Abstract

The ability of the deposit feeder, Arenicola marina, to process components of oxic estuarine sediment has been examined by comparing the chemical composition of freshly-voided faecal casts and surficial ambient sediment. Analysis of C, H and N, and major metals (Al and Fe) and trace metals (Cr, Mn, Co, Ni, Cu, Zn, As, Cd, Pb) was undertaken on the <63 μm fraction of cast–sediment pairs in order to minimise potential effects of grain size variation among samples.
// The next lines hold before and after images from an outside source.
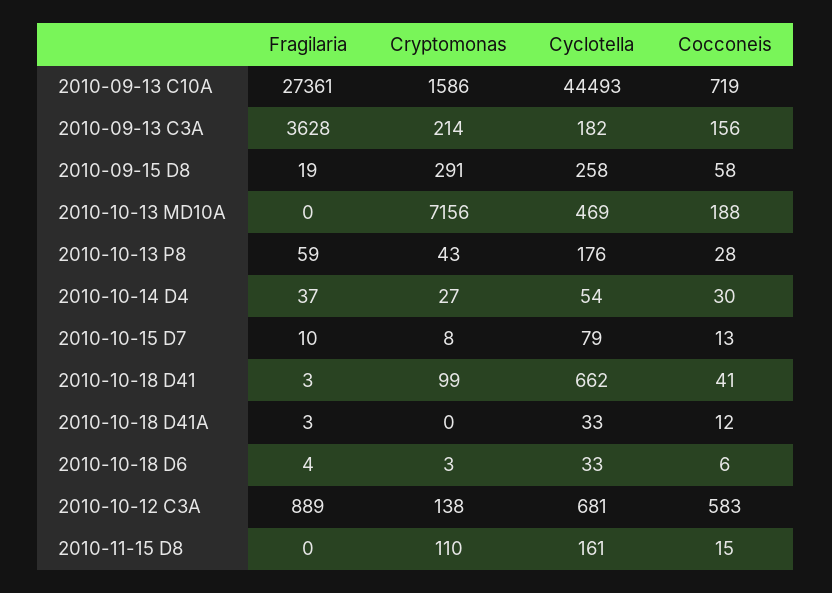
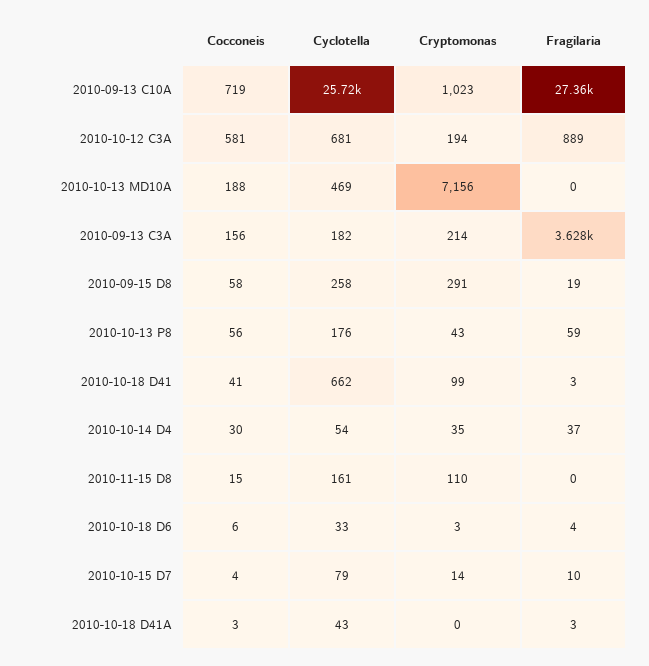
Cryptomonas, 2010-09-13 C10A: 1586 -> 1023
Cyclotella, 2010-09-13 C10A: 44493 -> 25720
Cocconeis, 2010-10-13 P8: 28 -> 56
Cryptomonas, 2010-10-14 D4: 27 -> 35
Cryptomonas, 2010-10-15 D7: 8 -> 14
Cocconeis, 2010-10-15 D7: 13 -> 4
Cyclotella, 2010-10-18 D41A: 33 -> 43
Cocconeis, 2010-10-18 D41A: 12 -> 3
Cryptomonas, 2010-10-12 C3A: 138 -> 194
Cocconeis, 2010-10-12 C3A: 583 -> 581

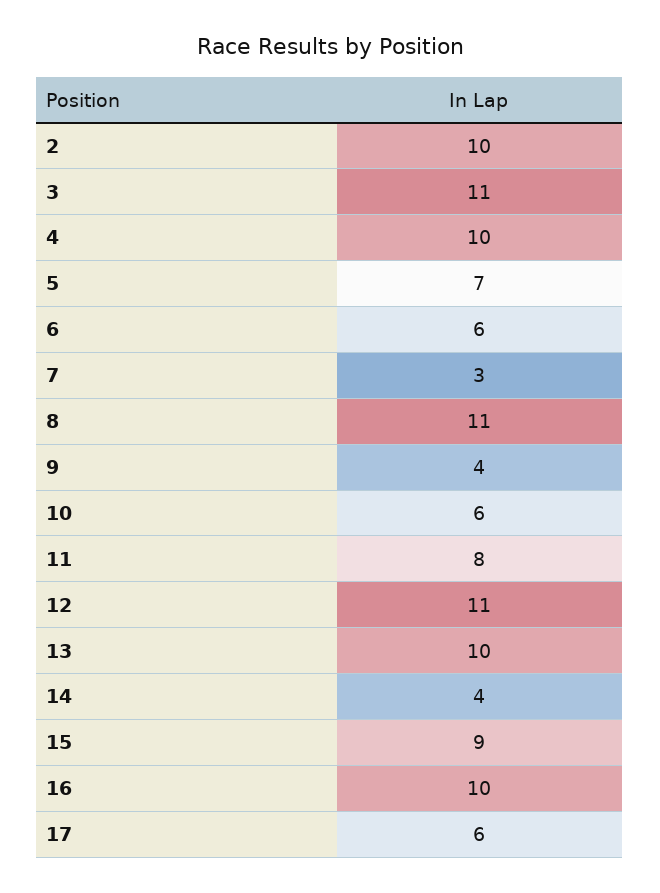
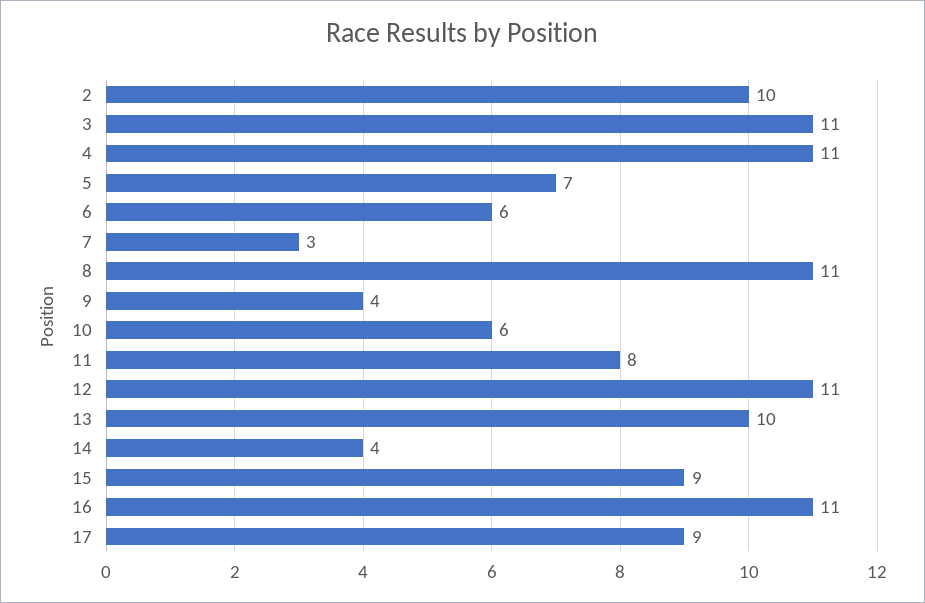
4: 10 -> 11
16: 10 -> 11
17: 6 -> 9

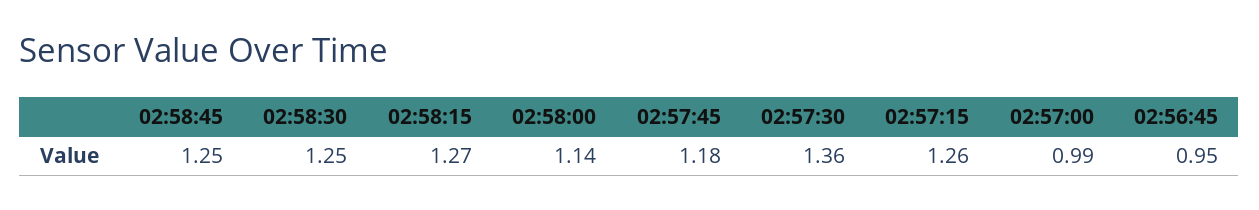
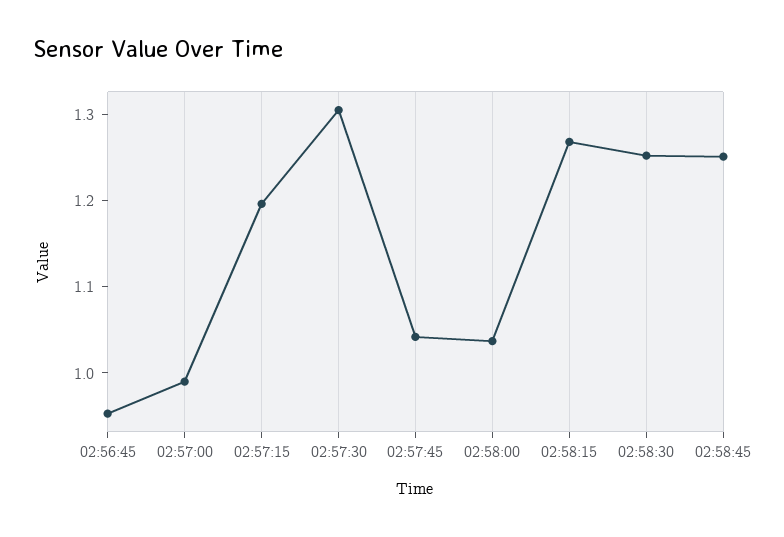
02:58:00: 1.14 -> 1.04
02:57:45: 1.18 -> 1.04
02:57:30: 1.36 -> 1.3
02:57:15: 1.26 -> 1.2

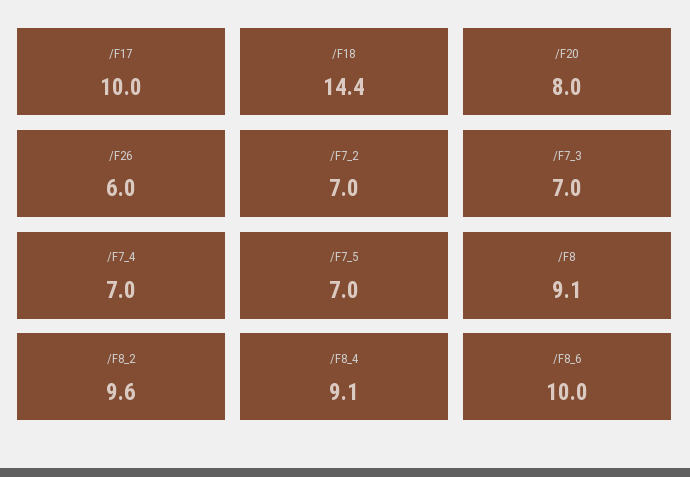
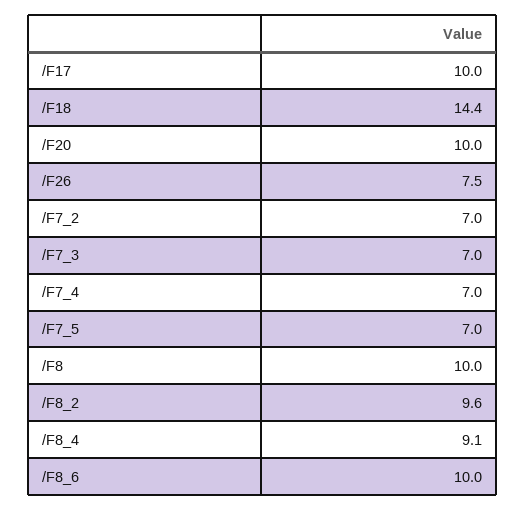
/F20: 8 -> 10
/F26: 6 -> 7.5
/F8: 9.1 -> 10

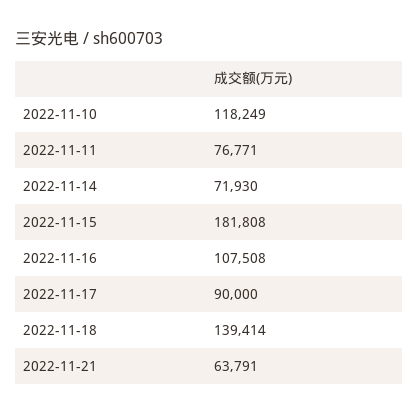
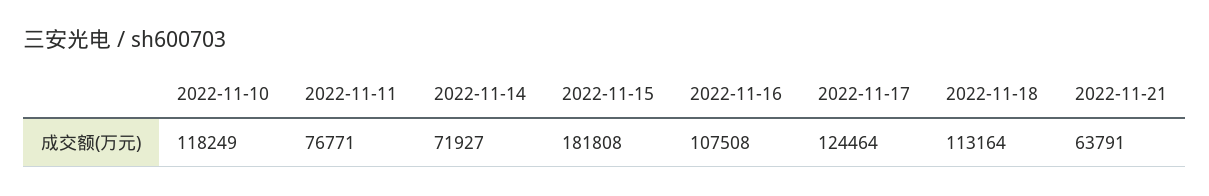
2022-11-14: 71930 -> 71927
2022-11-17: 90000 -> 124464
2022-11-18: 139414 -> 113164

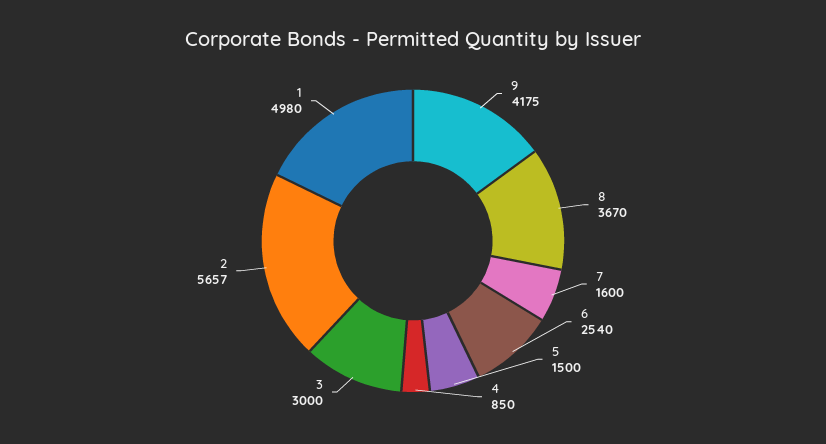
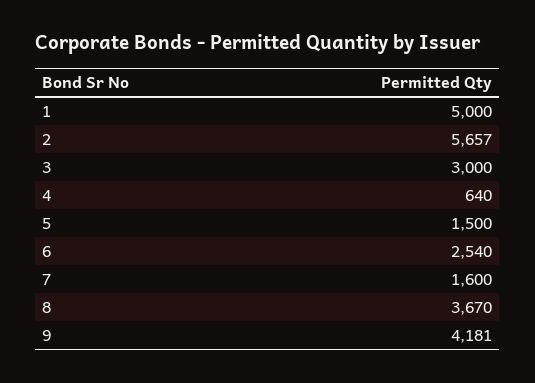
9: 4175 -> 4181
4: 850 -> 640
1: 4980 -> 5000

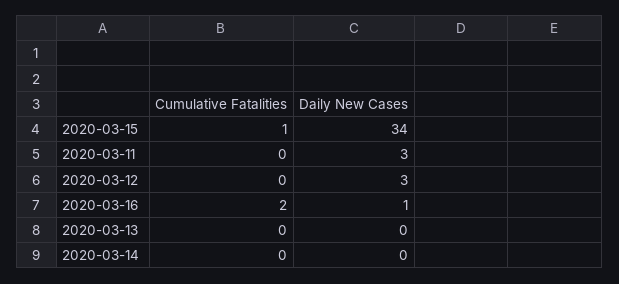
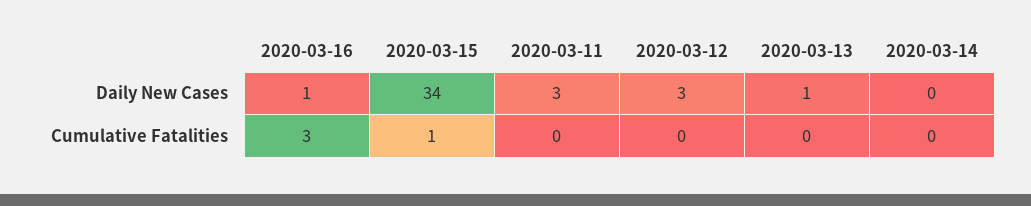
Cumulative Fatalities, 2020-03-16: 2 -> 3
Daily New Cases, 2020-03-13: 0 -> 1

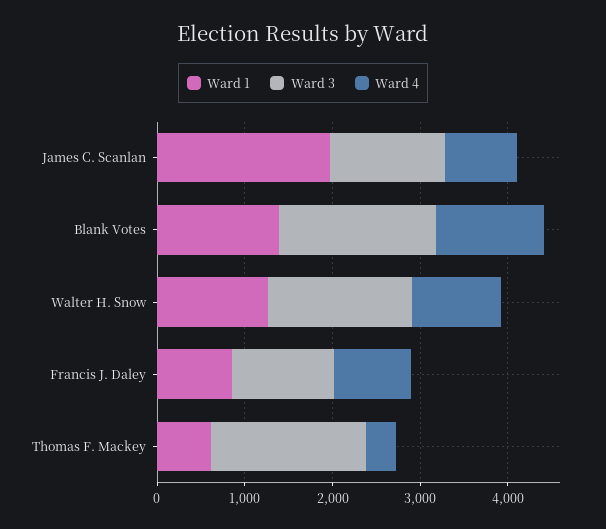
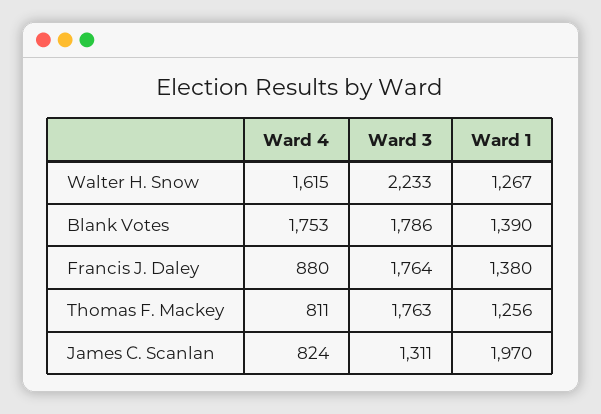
Ward 4, Blank Votes: 1200 -> 1753
Ward 3, Walter H. Snow: 1600 -> 2233
Ward 4, Walter H. Snow: 1000 -> 1615
Ward 1, Francis J. Daley: 800 -> 1380
Ward 3, Francis J. Daley: 1200 -> 1764
Ward 1, Thomas F. Mackey: 600 -> 1256
Ward 4, Thomas F. Mackey: 400 -> 811

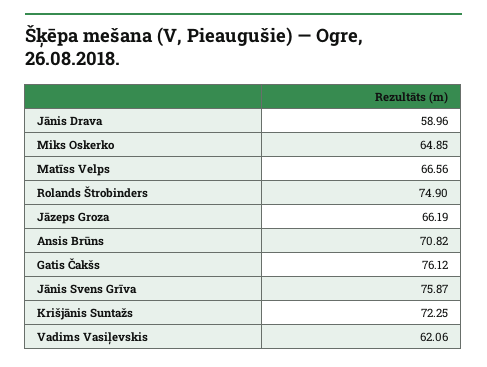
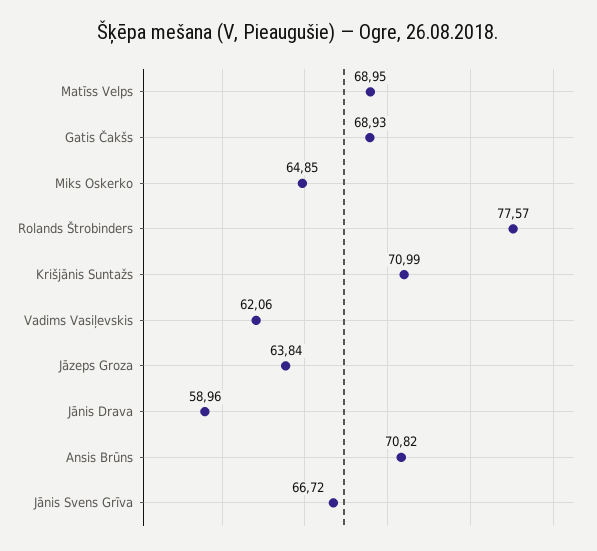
Matīss Velps: 66.56 -> 68.95
Rolands Štrobinders: 74.9 -> 77.57
Jāzeps Groza: 66.19 -> 63.84
Gatis Čakšs: 76.12 -> 68.93
Jānis Svens Grīva: 75.87 -> 66.72
Krišjānis Suntažs: 72.25 -> 70.99

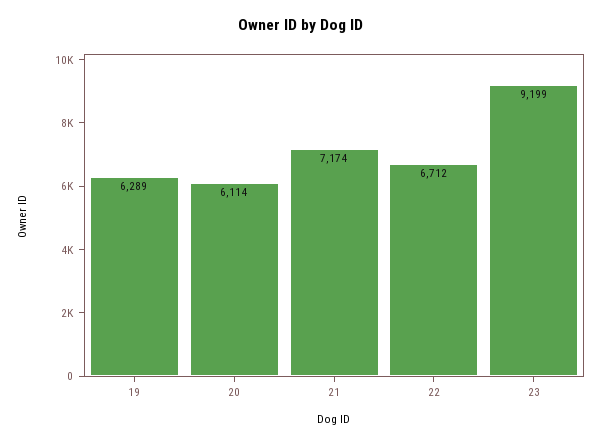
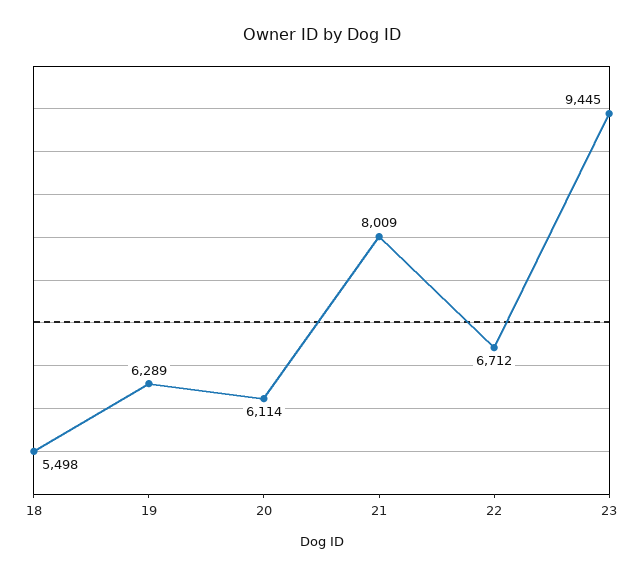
21: 7174 -> 8009
23: 9199 -> 9445
18: none -> 5498

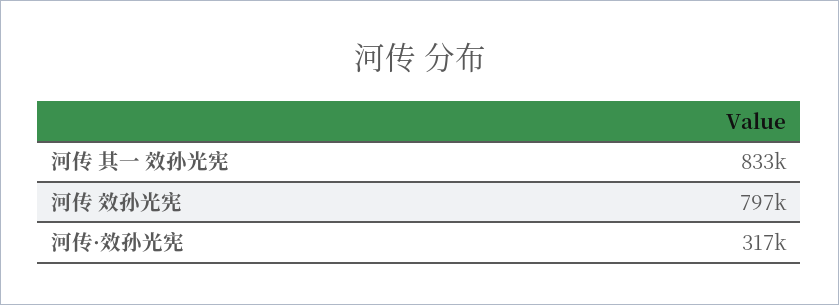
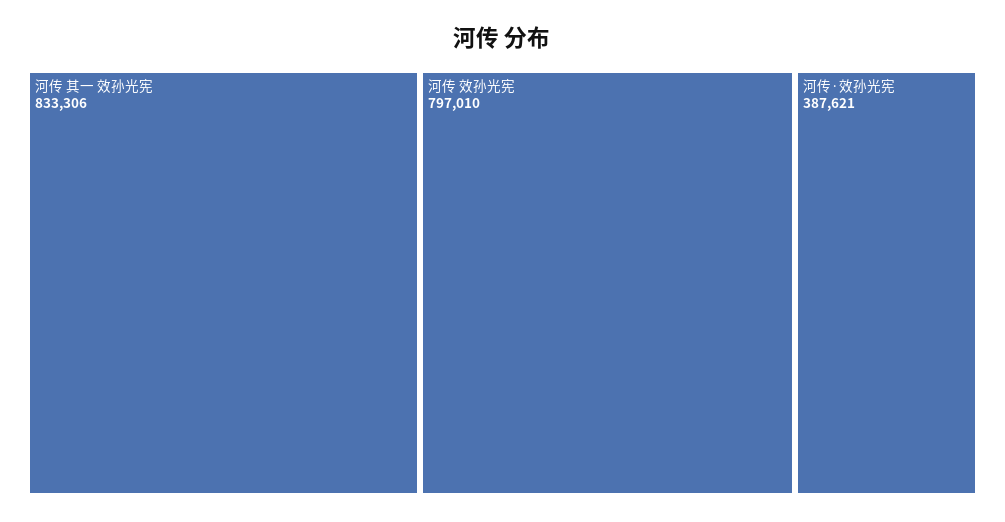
河传·效孙光宪: 317000 -> 387621

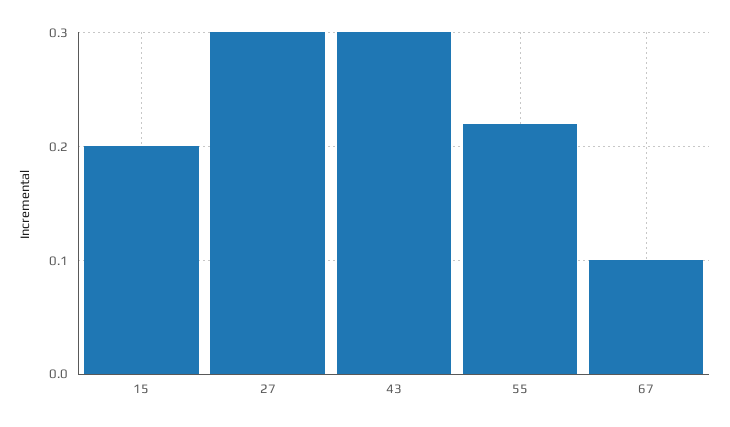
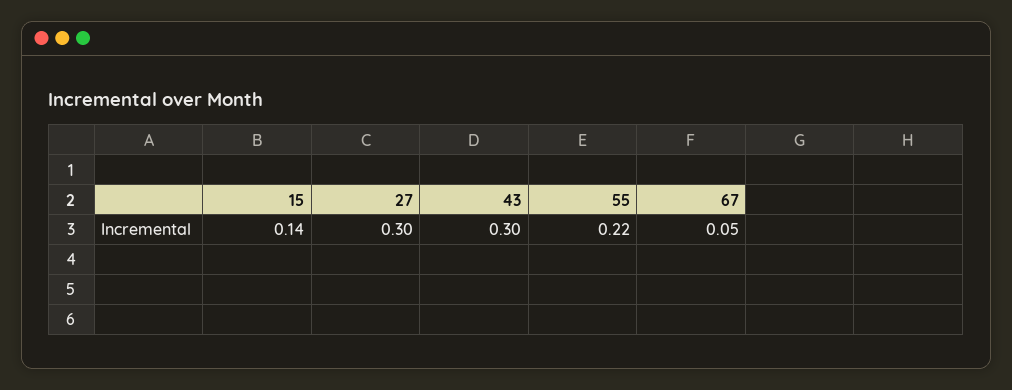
15: 0.2 -> 0.14
67: 0.1 -> 0.05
In all cases, C, H and N concentrations were lower in biodeposits than in local sediment, and averaged results suggested digestion of between about 15 and 30% of these elements. Nitric acid-extractable metal concentrations in casts and corresponding sediment samples were, in general, analytically indistinguishable. However, after further data normalisation with respect to Al or Fe, casts exhibited slight metal enrichment, presumably because of the weight loss incurred by digestion of (non-metal-bearing) organic matter and the egestion of metals derived from other sources. A protein known to mimic the digestive fluids of A. marina, bovine serum albumin, released between <0.5% (Al, Fe, Mn and Pb) and 15–25% (Cu, Zn and Cd) of acid-soluble metal from both sediment and cast samples. This suggests that, although A. marina is capable of mobilising certain metals in its gut, they tend to re-combine with particles during the formation or egestion of the cast.